I really feel for your situation. I don't have an answer as I am looking for answers myself in a very similar situation. I've been married for 18 years to my husband and we have 2 teenage boys. I believe I have fallen out of love as well. We have been separated for several months now. It is so difficult to let go of the marriage. The kids are doing ok and just want us to be happy. I love my husband very much, but the "in love" feeling died a long time ago. I don't know how to get it back or if it will come back. We have gone to counseling, but nothing seems to stick. I wish I could be of help, but please know you are not alone. I don't understand my feelings of fearing letting go, while at the same time, I wish I could end it. I think I want someone to tell me or give me permission to let go. Sounds funny, but the guilt and pain is overwhelming. My husband is a good man, I think we just grew apart over the span of many years.


----------



## Malibu17 (Nov 30, 2007)

Hey izzy, I sent you a PM since your situation is very similiar to mine.


----------



## moogvo (Dec 21, 2008)

Relationships are built on shared experience. We all go through a time in our marriages when we have grown apart. We have stopped "dating" long ago. Life has become "regular". 

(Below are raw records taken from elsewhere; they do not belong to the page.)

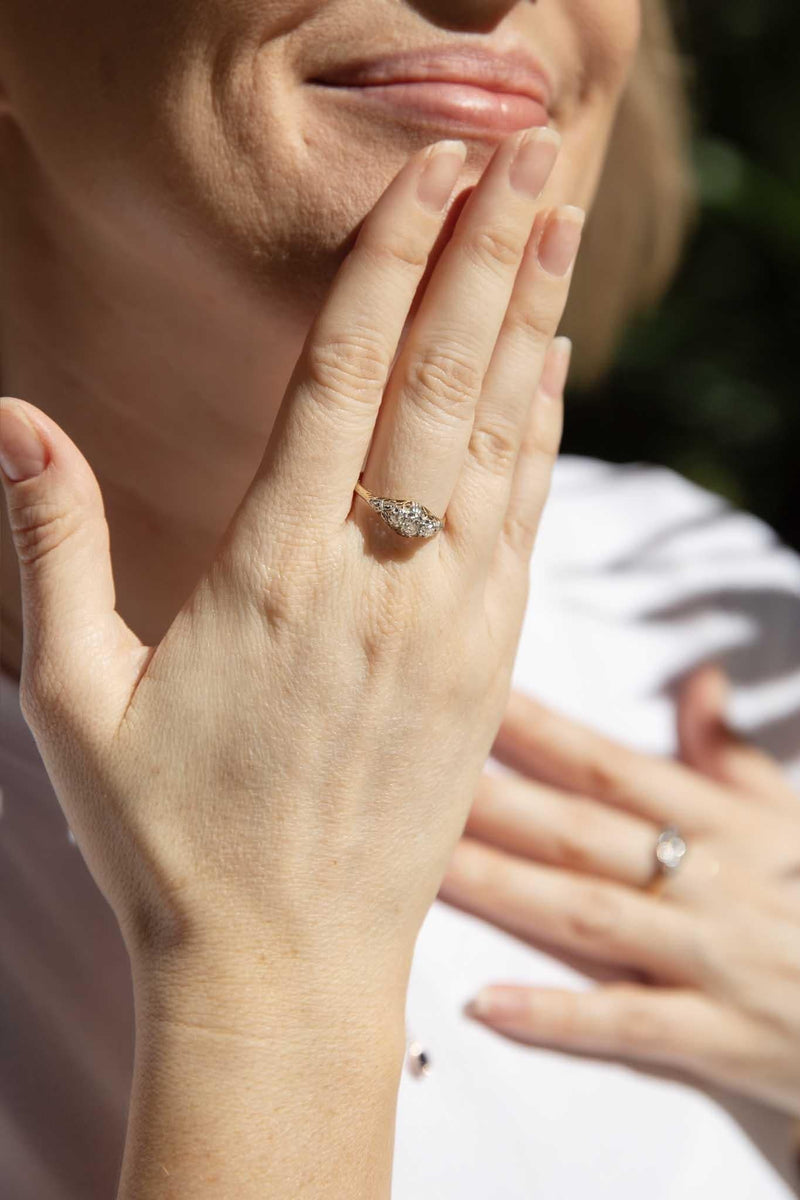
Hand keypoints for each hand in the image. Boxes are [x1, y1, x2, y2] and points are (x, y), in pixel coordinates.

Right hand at [0, 127, 581, 1009]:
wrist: (284, 966)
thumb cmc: (168, 838)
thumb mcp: (73, 696)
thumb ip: (51, 545)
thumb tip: (11, 418)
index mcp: (270, 576)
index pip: (343, 377)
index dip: (389, 261)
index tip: (430, 172)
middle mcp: (375, 586)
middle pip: (441, 384)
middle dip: (484, 252)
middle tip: (524, 147)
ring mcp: (448, 627)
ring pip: (500, 441)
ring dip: (530, 320)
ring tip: (557, 219)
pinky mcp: (488, 668)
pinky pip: (525, 522)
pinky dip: (544, 433)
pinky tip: (553, 367)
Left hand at [439, 665, 799, 1118]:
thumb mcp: (788, 816)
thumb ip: (732, 753)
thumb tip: (698, 680)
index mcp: (714, 821)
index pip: (601, 763)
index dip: (528, 729)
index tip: (460, 698)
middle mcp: (702, 879)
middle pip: (575, 831)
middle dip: (487, 804)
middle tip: (401, 778)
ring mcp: (709, 957)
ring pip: (584, 914)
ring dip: (501, 890)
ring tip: (419, 876)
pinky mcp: (720, 1035)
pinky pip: (628, 1023)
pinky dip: (558, 1015)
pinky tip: (486, 1004)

Buy her some flowers. Go out once a week... even if it is only to a coffee shop. re-discover what you saw in each other from the get-go.

You have to have some "alone time". There is no substitute. We are all here just waiting out our time until we die. You have choices to make along the way which will determine how you reflect back upon your life in the end.

Nobody says "Gee. I sure wish I had spent more time at work." while laying on their death bed. Folks seem to look back and think of regrets from not spending more time with those that are important.

the key ingredients for a successful marriage are Honesty, Integrity, and the desire to share of yourself (not just your money or things).

The term "in love" is a total scam. there is no such animal. It is simply a feeling you have based on a compilation of other emotions. There is no marriage (or even friendship for that matter) that will survive without effort.

Think of your kids as infants. You say "He will grow up to be strong and successful."... Not if you forget to feed and take care of him!

Spend time with each other. Be each other's best friends. Make time for yourselves. It is hard to realize that it just won't automatically maintain itself, but that's how it is.

I was devastated to learn that my marriage wasn't some magical union that would always be there and be perfect with little to no effort from me. Somehow, the magical luster has worn down to the primer and I had to realize that it is not magical after all.

~Moog


----------



## Lost2Life (Apr 29, 2011)

I have been there with you and I hate this feeling. I don't connect with my husband like we use to do. I don't blame him though. I blame myself. We have absolutely nothing in common anymore. He doesn't want to do stuff with me unless I push him into it. I have done that so much with so many things. When I make him feel guilty he will do it. I don't want to be that wife and I am so lonely for someone to laugh with and have fun with. So many things have gone on since we met 18 years ago. He and I have a 14 year age difference and his children who I once loved dearly, threw him out of his life 5 years ago. Our relationship has never been the same. I had to push him for children of our own although he said when we were dating he wanted another family. I am a burden to him, but when we talk about it he feels guilty. He and I have never ever cheated, but both of us have had "emotional" relationships with friends of the opposite sex. That is hurtful to the both of us. This week we talked about our marriage and about how he fealt pushed into things. He told me he didn't want to marry me, but he didn't want to lose me either. I feel cheated. I have only been with one other man besides him. We do have a daughter who I would never ever keep from him. I don't want to disrupt her life, upset our families or hurt him after the sacrifice he made for me over his children from his first marriage. Our sex life sucks. He can go over a year without sex and I feel like we are more like room mates than husband and wife. He has just gotten tired of taking care of me. Early on he did so much for me and maybe I expected too much. I just am so lonely. I don't want to seek emotional fullfillment with my male friends, because I feel it is wrong. I just don't know what to do and I don't want to live a life of regrets.


----------